FedEx’s decision to prioritize shipments from the likes of Walmart Inc., Target Corp. and Walgreens Boots Alliance Inc. gave some analysts hope that it would deliver a greater share of packages to higher-paying business customers and add more density to its delivery routes. But there’s some debate as to whether the Express air-delivery unit as currently constituted still makes sense. Amazon relies on a network of fulfillment and sorting centers close to metropolitan areas to rapidly complete and ship orders, a model that many rival retailers are mimicking in some shape or form as they try to stay competitive. If you’re only going to deliver a package 25 or 50 miles, you’re not going to use a plane to do that. Indeed, when FedEx’s decision to drop Amazon as a U.S. Express customer was first announced, Seaport Global Holdings analyst Kevin Sterling wondered to Bloomberg News whether it was a precursor to the Express unit eventually fading out.

Planes still have a role to play: Amazon last week announced an agreement to lease 15 additional Boeing Co. 737-800 converted freighters from General Electric Co.’s jet-lessor arm, adding to an existing agreement for five planes.But FedEx’s reported need to offer discounts to keep the planes it has full calls into question the company’s decision to devote a significant amount of its capital expenditure budget to refreshing its airplane fleet. Management has been clear it’s not expanding capacity at the Express unit, but rather replacing its planes with more efficient options to improve productivity and costs. Downsizing the fleet and reallocating those resources could be a smarter move.

The reported pricing cuts – coupled with FedEx’s recently announced plan to offer delivery seven days a week by 2020 and add a fleet of flexible, part-time drivers – reinforce a point both I and my colleague Shira Ovide have long argued: Amazon doesn’t need to steal customers away from FedEx and UPS en masse to be a threat.
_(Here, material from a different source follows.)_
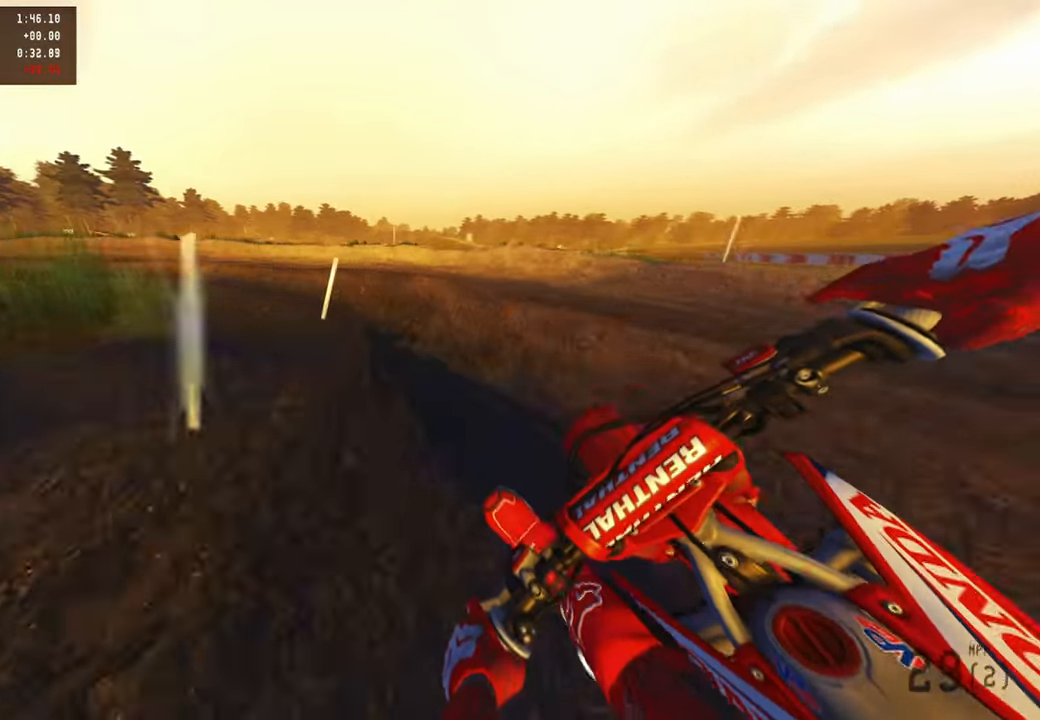
{"buttons": ["R2"], "left_stick": "up-left", "right_stick": "down-right", "events": [[334, "L2", "up"]]}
It’s already forcing both companies to rethink the way they operate. The revenue lost from removing Amazon as an Express customer is relatively minor, but the world the e-commerce giant has created isn’t a hospitable one for the package-delivery incumbents’ profit margins and capital-spending budgets.

(1) News of the discounts weighed on shares Monday, as did a separate shipping issue: FedExhad to issue a second apology to Huawei Technologies over the misrouting of packages, and some reports indicate China is contemplating black-listing it.

To contact the author of this story: Brooke Sutherland at [email protected]

To contact the editor responsible for this story: Beth Williams at [email protected]

This column does not necessarily reflect the opinion of the editorial board or Bloomberg LP and its owners.

Brooke Sutherland is a Bloomberg Opinion columnist covering deals and industrial companies. She previously wrote an M&A column for Bloomberg News.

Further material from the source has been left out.